Why are frequent moviegoers staying away?
One of the challenges theaters face is that while going to a movie theater used to offer a special experience, the gap between the theatrical experience and watching a film at home -- on our increasingly large flat screens with theater-quality sound and pictures -- has shrunk. In some cases the hassle of going to the movies, parking, and paying inflated prices for popcorn and drinks just does not compare to the idea of bringing a film up on Netflix (NASDAQ:NFLX) and watching a movie from our couch.
"With the advent of options like Red Box and movies hitting shelves as DVDs faster than ever, the only reason to go to the movies anymore is for the experience of sharing it with others and being out in public, and for young people that is not a draw," Shaun Walker, creative director for HEROfarm, a marketing and public relations agency that does work for film companies. "When you can wait two to three months after a movie comes out, rent it from Red Box for $1.31, and eat snacks in your home as compared to paying $20+, it's easy to see where things are headed."
Audiences may also be staying away from films because the nature of entertainment has changed and younger people no longer have as much interest in a medium that only involves sitting in a chair and watching.
"Youth attendance might very well keep declining because of the very nature of viewing a film in a theater," Barna W. Donovan, Ph.D., and director of the graduate program in strategic communication at Saint Peter's University, told the Fool. "Theatrical films are the last true passive forms of entertainment in a time when young people are expecting more and more of their media content to be interactive."
The quality of movies needs to continue improving
One of the reasons rarely cited for the drop in movie attendance is that TV has gotten so much better.
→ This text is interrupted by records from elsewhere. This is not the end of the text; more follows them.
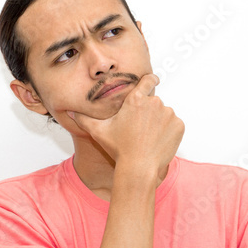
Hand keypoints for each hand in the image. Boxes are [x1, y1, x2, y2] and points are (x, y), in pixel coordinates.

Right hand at [68, 74, 183, 175]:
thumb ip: (84, 119)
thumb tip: (69, 112)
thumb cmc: (119, 149)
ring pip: (164, 114)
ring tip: (148, 138)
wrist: (139, 168)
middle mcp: (154, 103)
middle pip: (154, 103)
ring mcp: (168, 114)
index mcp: (136, 100)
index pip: (148, 81)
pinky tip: (158, 141)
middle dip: (149, 113)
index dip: (150, 80)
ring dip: (159, 122)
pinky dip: (169, 131)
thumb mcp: (99, 132)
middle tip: (140, 130)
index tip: (153, 80)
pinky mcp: (178, 125)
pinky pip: (174, 125)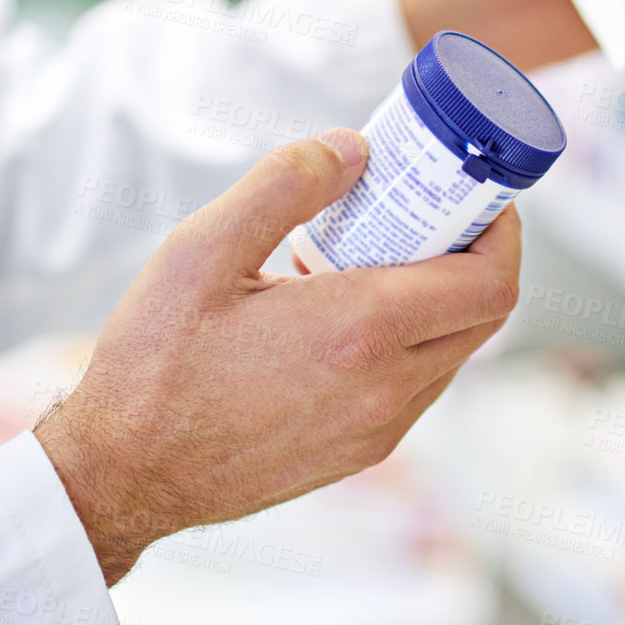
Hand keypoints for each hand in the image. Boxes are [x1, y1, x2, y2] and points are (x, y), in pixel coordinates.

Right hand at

The best stories from the best directors used to go on the big screen, but now the lure of television offering time to tell longer, deeper stories has attracted some amazing talent to the small screen. Game of Thrones, for example, might have been an excellent three or four films as Lord of the Rings, a similar series of novels, was. However, even the three lengthy Rings films cannot approach the scope of Thrones, which will likely play out over seven television seasons. TV is getting better and outlets like AMC (NYSE:AMC) and HBO (of Time Warner) continue to attract top talent for high-quality projects.
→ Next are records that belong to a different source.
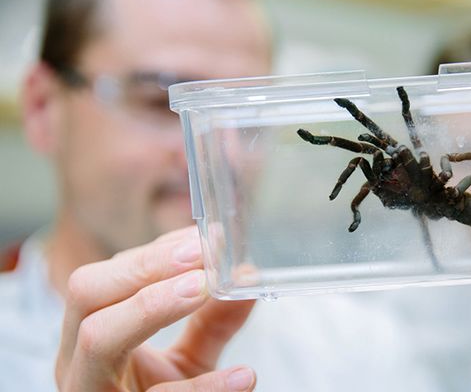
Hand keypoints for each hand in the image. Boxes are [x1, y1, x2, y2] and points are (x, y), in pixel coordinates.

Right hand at [56, 227, 256, 390]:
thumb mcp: (186, 360)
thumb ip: (213, 320)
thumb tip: (249, 275)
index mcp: (89, 334)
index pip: (106, 277)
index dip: (154, 253)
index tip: (204, 238)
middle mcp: (77, 363)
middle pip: (86, 294)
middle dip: (145, 267)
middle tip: (201, 255)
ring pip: (97, 338)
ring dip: (152, 305)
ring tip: (204, 289)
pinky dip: (205, 390)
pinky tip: (244, 377)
Add that to the fact that the home movie experience has improved dramatically and flat screen prices continue to fall and it's clear the movie industry has a problem on its hands.
To maintain its U.S. and Canadian market share the movie industry needs to focus on the quality of its product. Audiences will flock to well-made creative fare like Gravity and they will still turn out for anything Marvel (of Disney) releases, a new Pixar film, or the current incredibly well-executed incarnation of James Bond. Give younger audiences more Harry Potters and less Percy Jacksons and perhaps the $10 billion industry can be stabilized.
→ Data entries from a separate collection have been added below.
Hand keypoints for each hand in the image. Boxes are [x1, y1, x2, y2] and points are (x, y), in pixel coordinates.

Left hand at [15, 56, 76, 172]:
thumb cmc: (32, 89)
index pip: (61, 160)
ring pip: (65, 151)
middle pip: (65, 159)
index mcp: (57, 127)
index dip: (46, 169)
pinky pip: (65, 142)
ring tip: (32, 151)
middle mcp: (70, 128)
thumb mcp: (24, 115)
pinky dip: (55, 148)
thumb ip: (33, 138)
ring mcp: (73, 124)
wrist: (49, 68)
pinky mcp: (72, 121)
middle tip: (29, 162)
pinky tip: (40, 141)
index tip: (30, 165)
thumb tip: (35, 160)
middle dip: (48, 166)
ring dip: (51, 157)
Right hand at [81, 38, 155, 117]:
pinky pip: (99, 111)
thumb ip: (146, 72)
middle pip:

In a world where the Internet and a $7.99 Netflix subscription offer an enormous amount of choices, audiences clearly won't show up in theaters for 2013's bombs such as The Lone Ranger, R.I.P.D., The Incredible Burt Wonderstone, or pretty much anything starring Vince Vaughn.
Make the films matter with real scripts and clever ideas, not just franchise reboots or remakes of old television shows. Treat frequent filmgoers better by recognizing that making a few extra bucks by inflating your popcorn price may not be worth alienating your customer base. Most importantly, make the movie-going experience special by continuing to evolve theater technology and delivering films that won't be as much on a tablet or even in a home theater.